O “Custo Brasil” consiste no conjunto de fatores que comprometem a eficiência nacional e desanimam o investimento estrangeiro. Traduzindo: de acordo com um estudo da Associação da Indústria de Máquinas e Equipamentos, o “Custo Brasil” encarece em 36,27% os produtos brasileiros em relação aos da Alemanha ou dos EUA.

Um dos fatores para isso é a corrupção da administração pública. Segundo a federação das indústrias do Estado de São Paulo, os prejuízos económicos da corrupção ultrapassavam 2% do PIB brasileiro, o equivalente a mais de 50 mil milhões de reais [quase 15 mil milhões de euros], e os dados são anteriores ao furacão Lava-Jato.

Por outro lado, as relações laborais do país regem-se por uma lei com 70 anos, desfasada da realidade social e que estimula a resolução de pendências só em tribunal com prejuízos para todas as partes.

No Brasil, para se criar uma empresa são necessários 120 dias e 2038 reais [cerca de 600 euros], números que o tornam o mais demorado e dispendioso dos BRICS.

A energia do país é a mais cara do planeta e a rede telefónica a segunda, conforme estudo comparativo de especialistas de universidades de São Paulo.

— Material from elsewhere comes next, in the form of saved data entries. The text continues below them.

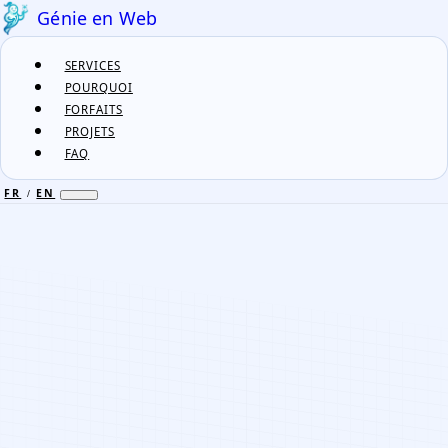
Génie en Web
SERVICES
POURQUOI
FORFAITS
PROJETS
FAQ
FR
EN
/
FR
EN
/
SERVICES
POURQUOI
FORFAITS
PROJETS
FAQ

Na ONU, de entre 30 nações estudadas, o Brasil ficou em último lugar na relação entre a carga tributária e o retorno em serviços públicos. Se nos outros BRICS, os impostos equivalem em média a 22% do PIB, no gigante sul-americano é a 35%.

As rodovias, ferrovias, hidrovias e aeroportos são, tendo em conta a dimensão e a complexidade geográfica do país, precárias. A saturação das estradas ou dos portos faz perder tempo e dinheiro incalculáveis.

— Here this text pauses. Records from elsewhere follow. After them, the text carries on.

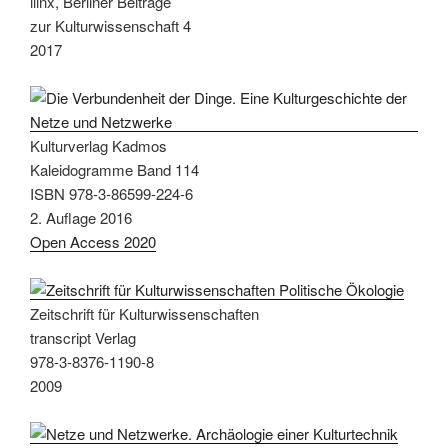
ilinx, Berliner Beiträge
zur Kulturwissenschaft 4
2017
Kulturverlag Kadmos
Kaleidogramme Band 114
ISBN 978-3-86599-224-6
2. Auflage 2016
Open Access 2020
Zeitschrift für Kulturwissenschaften
transcript Verlag
978-3-8376-1190-8
2009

Num estudo do Instituto de Pesquisa Económica Aplicada, apenas 18% dos concorrentes a um lugar no mercado de trabalho preenchem os requisitos curriculares necessários – os restantes 82% são, portanto, mão de obra desqualificada.

Mas Cardoso não se referia a uma perspectiva tão macro. Falava da vida do cidadão no dia a dia: em Portugal, ao contrário do Brasil, ele não precisava de matricular as crianças numa escola privada porque as públicas têm nível bastante aceitável.

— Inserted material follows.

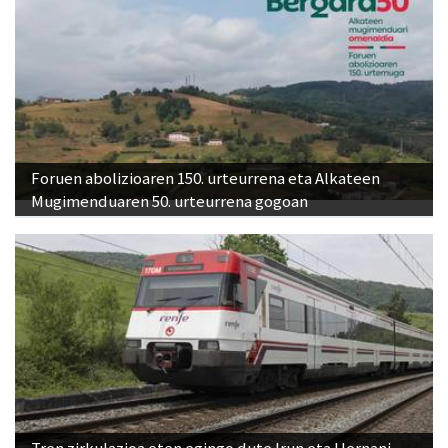
Foruen abolizioaren 150. urteurrena eta Alkateen
Mugimenduaren 50. urteurrena gogoan
Tren zirkulazioa eten egingo dute Irun eta Hernani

Optou por usar plano de saúde mas espantou-se com o preço acessível: no Rio de Janeiro, explicou, como a diferença de qualidade e atendimento entre as saúde pública e a não pública é enorme, os operadores privados podem dar-se ao luxo de cobrar fortunas pelos seus serviços.

Não falou, mas podia ter falado, dos gastos com condomínios no Brasil que, por causa da insegurança, são brutais: a maioria dos prédios nas grandes cidades tem porteiro 24 horas, câmaras de vigilância, alarmes sofisticados, grades e arames farpados pagos a peso de ouro.

Esta espécie de capitalismo anárquico, cheio de estado e sem estado nenhum em simultâneo, emana da desigualdade. É por causa dela, como acusa Pedro Cardoso, que os brasileiros, mais do que os europeus, falam tanto em dinheiro.